*Written task*
Copy verbatim the lines between the one holding "text Maciej Czarnecki [118, 118, 1122, 156]" and the one holding "text - do komputera", inclusive.

-- BEGIN Rows --

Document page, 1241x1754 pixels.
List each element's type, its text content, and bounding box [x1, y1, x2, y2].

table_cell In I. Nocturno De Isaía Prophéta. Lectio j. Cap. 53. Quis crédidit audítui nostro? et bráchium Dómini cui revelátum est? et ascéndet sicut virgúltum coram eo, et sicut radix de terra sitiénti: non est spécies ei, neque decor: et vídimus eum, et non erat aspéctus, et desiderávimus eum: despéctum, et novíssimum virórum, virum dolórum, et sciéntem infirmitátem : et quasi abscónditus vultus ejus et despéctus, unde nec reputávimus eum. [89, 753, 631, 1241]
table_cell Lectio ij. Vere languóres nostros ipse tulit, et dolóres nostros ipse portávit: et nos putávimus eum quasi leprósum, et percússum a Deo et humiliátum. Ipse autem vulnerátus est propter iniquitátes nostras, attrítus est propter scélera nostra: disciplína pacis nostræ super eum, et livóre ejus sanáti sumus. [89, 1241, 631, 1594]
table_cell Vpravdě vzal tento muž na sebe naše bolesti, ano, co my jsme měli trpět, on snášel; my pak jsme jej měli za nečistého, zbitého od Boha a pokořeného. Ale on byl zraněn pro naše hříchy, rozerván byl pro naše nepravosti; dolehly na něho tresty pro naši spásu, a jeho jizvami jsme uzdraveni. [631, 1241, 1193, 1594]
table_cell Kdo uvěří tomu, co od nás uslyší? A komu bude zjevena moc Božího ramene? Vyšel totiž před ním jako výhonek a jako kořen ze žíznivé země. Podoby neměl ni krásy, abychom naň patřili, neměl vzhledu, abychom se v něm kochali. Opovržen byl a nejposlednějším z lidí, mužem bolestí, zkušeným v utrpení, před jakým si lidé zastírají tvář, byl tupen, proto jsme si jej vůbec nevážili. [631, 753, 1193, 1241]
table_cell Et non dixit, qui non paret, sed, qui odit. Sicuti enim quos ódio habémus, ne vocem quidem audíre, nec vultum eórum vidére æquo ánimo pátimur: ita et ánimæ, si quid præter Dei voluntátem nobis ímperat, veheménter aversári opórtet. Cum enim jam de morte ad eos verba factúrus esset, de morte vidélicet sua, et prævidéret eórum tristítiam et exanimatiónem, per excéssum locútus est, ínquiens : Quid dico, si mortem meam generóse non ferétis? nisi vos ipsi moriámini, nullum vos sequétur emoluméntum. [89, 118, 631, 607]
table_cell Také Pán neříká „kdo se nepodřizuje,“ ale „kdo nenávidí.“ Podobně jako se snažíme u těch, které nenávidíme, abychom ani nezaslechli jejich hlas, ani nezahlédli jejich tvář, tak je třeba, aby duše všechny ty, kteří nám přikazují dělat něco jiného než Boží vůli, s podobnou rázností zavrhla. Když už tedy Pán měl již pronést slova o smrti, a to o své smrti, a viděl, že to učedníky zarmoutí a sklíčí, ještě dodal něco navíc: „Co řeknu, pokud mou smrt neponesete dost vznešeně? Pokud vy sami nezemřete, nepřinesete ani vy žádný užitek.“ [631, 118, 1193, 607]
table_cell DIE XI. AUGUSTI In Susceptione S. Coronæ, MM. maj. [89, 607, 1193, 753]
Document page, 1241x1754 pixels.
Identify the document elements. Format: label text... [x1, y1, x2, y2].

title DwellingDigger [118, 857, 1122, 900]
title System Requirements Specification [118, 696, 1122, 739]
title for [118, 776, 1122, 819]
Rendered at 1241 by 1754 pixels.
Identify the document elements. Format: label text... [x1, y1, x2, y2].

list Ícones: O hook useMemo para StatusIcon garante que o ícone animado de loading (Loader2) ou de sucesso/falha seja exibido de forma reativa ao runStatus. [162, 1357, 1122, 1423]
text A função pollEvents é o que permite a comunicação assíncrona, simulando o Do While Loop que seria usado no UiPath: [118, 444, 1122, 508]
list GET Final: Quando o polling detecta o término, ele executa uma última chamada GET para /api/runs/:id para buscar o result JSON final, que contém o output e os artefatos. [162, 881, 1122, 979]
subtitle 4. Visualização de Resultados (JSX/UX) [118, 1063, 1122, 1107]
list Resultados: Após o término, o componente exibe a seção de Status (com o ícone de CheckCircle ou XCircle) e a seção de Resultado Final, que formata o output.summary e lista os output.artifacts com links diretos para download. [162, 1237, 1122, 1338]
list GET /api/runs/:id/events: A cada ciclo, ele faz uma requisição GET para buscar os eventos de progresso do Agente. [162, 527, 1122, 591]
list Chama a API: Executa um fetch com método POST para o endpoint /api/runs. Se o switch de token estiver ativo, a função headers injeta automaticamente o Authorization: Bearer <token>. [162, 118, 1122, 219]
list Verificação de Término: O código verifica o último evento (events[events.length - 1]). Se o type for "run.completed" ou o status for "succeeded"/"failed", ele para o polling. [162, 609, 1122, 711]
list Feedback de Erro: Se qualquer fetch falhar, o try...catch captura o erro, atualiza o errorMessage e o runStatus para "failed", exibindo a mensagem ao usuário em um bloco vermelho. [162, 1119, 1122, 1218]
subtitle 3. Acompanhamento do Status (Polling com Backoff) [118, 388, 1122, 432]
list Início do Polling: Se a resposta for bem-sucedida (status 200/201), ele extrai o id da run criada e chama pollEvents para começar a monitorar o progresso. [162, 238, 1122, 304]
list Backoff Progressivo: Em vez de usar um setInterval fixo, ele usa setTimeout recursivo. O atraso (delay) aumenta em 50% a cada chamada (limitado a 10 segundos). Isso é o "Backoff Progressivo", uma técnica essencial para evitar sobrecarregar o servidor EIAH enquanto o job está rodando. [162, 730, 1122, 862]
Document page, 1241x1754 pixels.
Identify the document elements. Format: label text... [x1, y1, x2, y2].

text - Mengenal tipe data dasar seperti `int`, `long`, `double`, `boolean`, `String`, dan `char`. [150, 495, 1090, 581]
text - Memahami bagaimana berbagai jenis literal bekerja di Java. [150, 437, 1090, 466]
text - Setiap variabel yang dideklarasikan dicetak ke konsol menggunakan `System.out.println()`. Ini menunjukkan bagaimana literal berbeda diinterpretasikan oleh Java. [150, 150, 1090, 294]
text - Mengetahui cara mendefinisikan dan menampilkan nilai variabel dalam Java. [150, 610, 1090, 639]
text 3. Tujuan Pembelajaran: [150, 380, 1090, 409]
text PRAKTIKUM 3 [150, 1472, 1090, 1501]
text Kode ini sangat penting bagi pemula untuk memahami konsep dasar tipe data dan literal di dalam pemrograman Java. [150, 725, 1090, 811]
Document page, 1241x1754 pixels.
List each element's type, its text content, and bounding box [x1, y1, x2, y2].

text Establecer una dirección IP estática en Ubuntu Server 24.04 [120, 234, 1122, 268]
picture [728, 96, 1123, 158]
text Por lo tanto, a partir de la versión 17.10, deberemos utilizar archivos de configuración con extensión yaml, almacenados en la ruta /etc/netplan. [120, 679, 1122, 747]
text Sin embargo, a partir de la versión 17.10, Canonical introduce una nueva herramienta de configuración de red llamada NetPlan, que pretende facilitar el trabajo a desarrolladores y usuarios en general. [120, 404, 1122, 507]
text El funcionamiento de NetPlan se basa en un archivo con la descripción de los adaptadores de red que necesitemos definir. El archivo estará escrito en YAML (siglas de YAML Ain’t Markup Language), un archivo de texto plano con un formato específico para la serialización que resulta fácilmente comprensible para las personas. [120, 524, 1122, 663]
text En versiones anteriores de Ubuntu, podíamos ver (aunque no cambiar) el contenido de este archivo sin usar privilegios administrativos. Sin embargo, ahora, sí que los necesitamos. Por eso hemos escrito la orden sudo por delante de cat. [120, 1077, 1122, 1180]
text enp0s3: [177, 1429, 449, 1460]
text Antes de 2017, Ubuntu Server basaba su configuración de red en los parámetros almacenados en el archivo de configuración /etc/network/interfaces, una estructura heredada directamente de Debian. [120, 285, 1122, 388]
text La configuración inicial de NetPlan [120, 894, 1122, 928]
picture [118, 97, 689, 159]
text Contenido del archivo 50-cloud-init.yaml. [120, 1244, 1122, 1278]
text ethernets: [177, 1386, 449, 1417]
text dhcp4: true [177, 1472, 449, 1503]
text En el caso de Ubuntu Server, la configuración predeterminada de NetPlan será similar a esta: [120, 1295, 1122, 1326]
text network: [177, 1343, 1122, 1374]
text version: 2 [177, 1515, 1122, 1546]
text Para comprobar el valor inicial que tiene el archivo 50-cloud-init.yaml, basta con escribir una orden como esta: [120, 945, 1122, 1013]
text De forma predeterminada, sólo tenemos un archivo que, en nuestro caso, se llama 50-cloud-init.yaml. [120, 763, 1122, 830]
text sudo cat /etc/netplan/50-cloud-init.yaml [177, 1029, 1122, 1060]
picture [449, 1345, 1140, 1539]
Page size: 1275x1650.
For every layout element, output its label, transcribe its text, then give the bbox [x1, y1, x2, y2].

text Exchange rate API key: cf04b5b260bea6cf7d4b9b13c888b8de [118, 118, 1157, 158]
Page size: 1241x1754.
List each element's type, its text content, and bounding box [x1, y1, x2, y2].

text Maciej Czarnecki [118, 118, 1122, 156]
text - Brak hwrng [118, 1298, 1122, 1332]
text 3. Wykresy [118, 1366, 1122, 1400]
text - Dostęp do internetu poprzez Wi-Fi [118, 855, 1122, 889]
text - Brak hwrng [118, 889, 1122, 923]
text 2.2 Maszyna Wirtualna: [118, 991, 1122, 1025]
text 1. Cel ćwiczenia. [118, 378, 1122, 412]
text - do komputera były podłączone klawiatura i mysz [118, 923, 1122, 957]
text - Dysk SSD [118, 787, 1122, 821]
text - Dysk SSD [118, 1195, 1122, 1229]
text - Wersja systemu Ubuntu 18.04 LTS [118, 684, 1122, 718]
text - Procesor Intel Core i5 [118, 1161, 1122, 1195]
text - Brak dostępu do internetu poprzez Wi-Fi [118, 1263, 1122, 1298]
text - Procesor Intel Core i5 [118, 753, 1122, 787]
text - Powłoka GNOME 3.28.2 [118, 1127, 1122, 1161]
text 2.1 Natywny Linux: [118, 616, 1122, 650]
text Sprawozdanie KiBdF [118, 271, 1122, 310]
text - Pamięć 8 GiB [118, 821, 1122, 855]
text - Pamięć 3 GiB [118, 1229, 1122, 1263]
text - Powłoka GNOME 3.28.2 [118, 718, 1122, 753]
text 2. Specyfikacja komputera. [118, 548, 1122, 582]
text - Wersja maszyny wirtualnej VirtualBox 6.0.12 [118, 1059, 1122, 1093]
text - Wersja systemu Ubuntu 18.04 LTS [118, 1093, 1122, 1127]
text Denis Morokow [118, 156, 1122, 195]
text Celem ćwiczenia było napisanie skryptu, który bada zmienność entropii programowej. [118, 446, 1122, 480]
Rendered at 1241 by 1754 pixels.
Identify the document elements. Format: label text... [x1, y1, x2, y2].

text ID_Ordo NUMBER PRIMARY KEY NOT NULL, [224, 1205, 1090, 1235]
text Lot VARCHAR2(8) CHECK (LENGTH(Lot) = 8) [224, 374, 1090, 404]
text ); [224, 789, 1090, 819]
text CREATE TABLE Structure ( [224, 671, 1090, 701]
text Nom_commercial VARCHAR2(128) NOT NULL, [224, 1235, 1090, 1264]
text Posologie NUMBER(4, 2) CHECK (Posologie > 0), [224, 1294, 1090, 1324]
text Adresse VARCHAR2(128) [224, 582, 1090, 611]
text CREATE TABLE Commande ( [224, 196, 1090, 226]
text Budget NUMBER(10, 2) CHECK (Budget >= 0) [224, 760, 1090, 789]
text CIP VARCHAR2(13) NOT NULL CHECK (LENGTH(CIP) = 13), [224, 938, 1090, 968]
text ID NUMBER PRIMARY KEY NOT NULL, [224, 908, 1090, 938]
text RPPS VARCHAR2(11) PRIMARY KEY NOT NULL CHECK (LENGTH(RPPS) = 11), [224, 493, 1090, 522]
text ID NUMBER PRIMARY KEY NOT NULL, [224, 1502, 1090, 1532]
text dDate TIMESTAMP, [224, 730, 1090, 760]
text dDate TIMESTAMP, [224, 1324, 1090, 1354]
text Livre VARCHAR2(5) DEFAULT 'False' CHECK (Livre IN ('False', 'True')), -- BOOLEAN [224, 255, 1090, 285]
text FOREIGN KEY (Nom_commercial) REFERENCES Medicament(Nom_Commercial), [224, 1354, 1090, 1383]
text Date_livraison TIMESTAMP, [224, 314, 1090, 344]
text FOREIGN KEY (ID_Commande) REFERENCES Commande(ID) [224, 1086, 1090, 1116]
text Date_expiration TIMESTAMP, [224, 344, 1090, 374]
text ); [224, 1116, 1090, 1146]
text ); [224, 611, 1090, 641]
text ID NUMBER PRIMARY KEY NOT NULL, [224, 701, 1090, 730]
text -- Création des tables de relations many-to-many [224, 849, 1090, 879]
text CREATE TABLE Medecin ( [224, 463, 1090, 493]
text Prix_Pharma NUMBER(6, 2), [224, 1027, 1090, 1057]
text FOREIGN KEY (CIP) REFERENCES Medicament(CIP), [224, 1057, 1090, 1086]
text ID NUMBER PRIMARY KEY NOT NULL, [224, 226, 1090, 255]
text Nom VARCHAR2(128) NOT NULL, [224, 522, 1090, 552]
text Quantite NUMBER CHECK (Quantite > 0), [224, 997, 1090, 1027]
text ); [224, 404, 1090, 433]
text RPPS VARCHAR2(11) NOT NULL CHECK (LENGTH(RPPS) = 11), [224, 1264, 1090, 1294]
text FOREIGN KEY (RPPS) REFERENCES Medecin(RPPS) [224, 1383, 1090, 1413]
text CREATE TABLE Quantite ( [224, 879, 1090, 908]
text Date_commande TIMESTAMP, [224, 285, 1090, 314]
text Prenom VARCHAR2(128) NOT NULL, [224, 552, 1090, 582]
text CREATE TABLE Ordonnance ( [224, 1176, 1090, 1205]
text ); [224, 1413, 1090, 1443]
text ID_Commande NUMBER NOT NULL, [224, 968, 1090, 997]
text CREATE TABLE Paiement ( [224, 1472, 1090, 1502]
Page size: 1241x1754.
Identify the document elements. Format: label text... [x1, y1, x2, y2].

-- END Rows --

*Exercise solution*
text Maciej Czarnecki [118, 118, 1122, 156]
text - Brak hwrng [118, 1298, 1122, 1332]
text 3. Wykresy [118, 1366, 1122, 1400]
text - Dostęp do internetu poprzez Wi-Fi [118, 855, 1122, 889]
text - Brak hwrng [118, 889, 1122, 923]
text 2.2 Maszyna Wirtualna: [118, 991, 1122, 1025]
text 1. Cel ćwiczenia. [118, 378, 1122, 412]
text - do komputera były podłączone klawiatura i mysz [118, 923, 1122, 957]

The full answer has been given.